SOURCE TEXT:

╔══

This statement must be read in the light of our subsequent opinion and holding in "Moore" Burger. The nonmovant plaintiff there was relying on promissory estoppel to avoid defendants' affirmative defense of the statute of frauds, which was established as a matter of law. It was held that the plaintiff, if it wished to prevent the granting of a summary judgment against it, had the burden of coming forward with proofs raising an issue of fact with respect to promissory estoppel. The Court reasoned:

Promissory estoppel is a defensive plea; it is a plea in confession and avoidance. We so held in Wheeler v. White, 398 S.W.2d 93, 96 (Tex.1965), ... The plea is being used in this case in an effort to avoid the statute of frauds defense which is established as a matter of law. A defendant who seeks a summary judgment on the theory that the plaintiff's suit is without merit has the burden of establishing as a matter of law that there is no genuine issue of fact as to at least one essential element of the *521 plaintiff's cause of action. Gibbs v. General Motors Corporation, 450 S.W.2d 827 (Tex.1970). This, however, is not that type of case; here, the summary judgment evidence establishes the affirmative defense as a matter of law. In this situation we hold that the Gibbs rule did not impose the burden on the defendants to negative "Moore" Burger's defensive plea; rather, the burden was on "Moore" Burger, if it wished to avoid the granting of summary judgment against it, to adduce evidence raising a fact issue concerning its promissory estoppel defense. Cf. Gulf, Colorado & Santa Fe Railway Co. v. McBride, 159 Tex. 442, 322 S.W.2d 492 (1958).

The present case is quite similar to "Moore" Burger. Subject to a question as to the applicability of the discovery rule, which is discussed below, the defense of the statute of limitations is established by the record as a matter of law, and petitioners are relying on fraudulent concealment to avoid that defense. It was their burden, therefore, to come forward with proof raising an issue of fact with respect to fraudulent concealment. Since they failed to do so, the allegations of fraudulent concealment do not defeat respondent's right to a summary judgment.

The holding in Torres is sound and will not be disturbed. Although Article 8307, § 4a, V.A.T.S., authorizes the Board "for good cause" to waive strict compliance with the statutory requirement that a claim for compensation be made within six months after the injury, "good cause" in the trial of a workmen's compensation case in the district court is not a plea in confession and avoidance of an affirmative defense. Proof of good cause is simply an alternative method of establishing performance of a condition precedent to the insurance carrier's liability. It is for this reason that the carrier, if it wishes to obtain a summary judgment on the ground that the claim was not filed within six months, must negate with proof the plaintiff's allegations of good cause for the delay.

In so far as Mrs. Nichols bases her claim on the alleged severance of both branches of the vagus nerve, it could be argued that the case is governed by the discovery rule applied in Gaddis v. Smith, Tex. Sup., 417 S.W.2d 577, and Hays v. Hall, Tex.Sup., 488 S.W.2d 412. The judgment of the trial court cannot be reversed on that ground, however, because petitioners confined their points of error and argument in the Court of Civil Appeals to the contention that the allegations of fraudulent concealment precluded a summary judgment in respondent's favor. As pointed out by the Court of Civil Appeals in its opinion, petitioners indicated in their brief in the intermediate court that they did not expect or wish the discovery rule to be extended to this case. Our action in affirming the judgment of the trial court is not to be understood, therefore, as holding that the discovery rule has no application here.

Respondent's motion for rehearing is granted; the judgment rendered in this cause on October 31, 1973, is set aside, and the judgment of the Court of Civil Appeals is now affirmed.

╚══

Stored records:
╔══

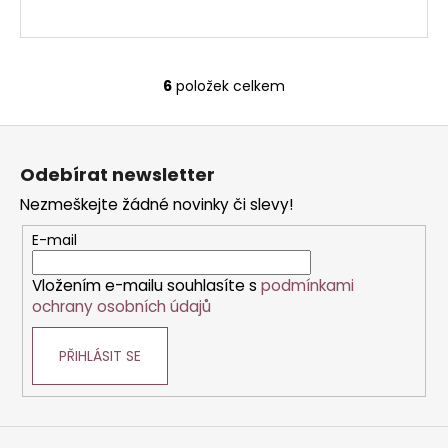
6
položek celkem
O
v
Z
l
á
á
Odebírat newsletter
d
p
a
Nezmeškejte žádné novinky či slevy!
a
c
t
E-mail
í
í
p
Vložením e-mailu souhlasíte s
podmínkami
r
ochrany osobních údajů
v
k
PŘIHLÁSIT SE
y
v
ý
p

╚══

AIM OF THE TASK:
Retype the part of the court opinion excerpt that runs from "Respondent's motion for" down to "is now affirmed.". Work only from the court opinion excerpt.

TASK OUTPUT:
Respondent's motion for rehearing is granted; the judgment rendered in this cause on October 31, 1973, is set aside, and the judgment of the Court of Civil Appeals is now affirmed.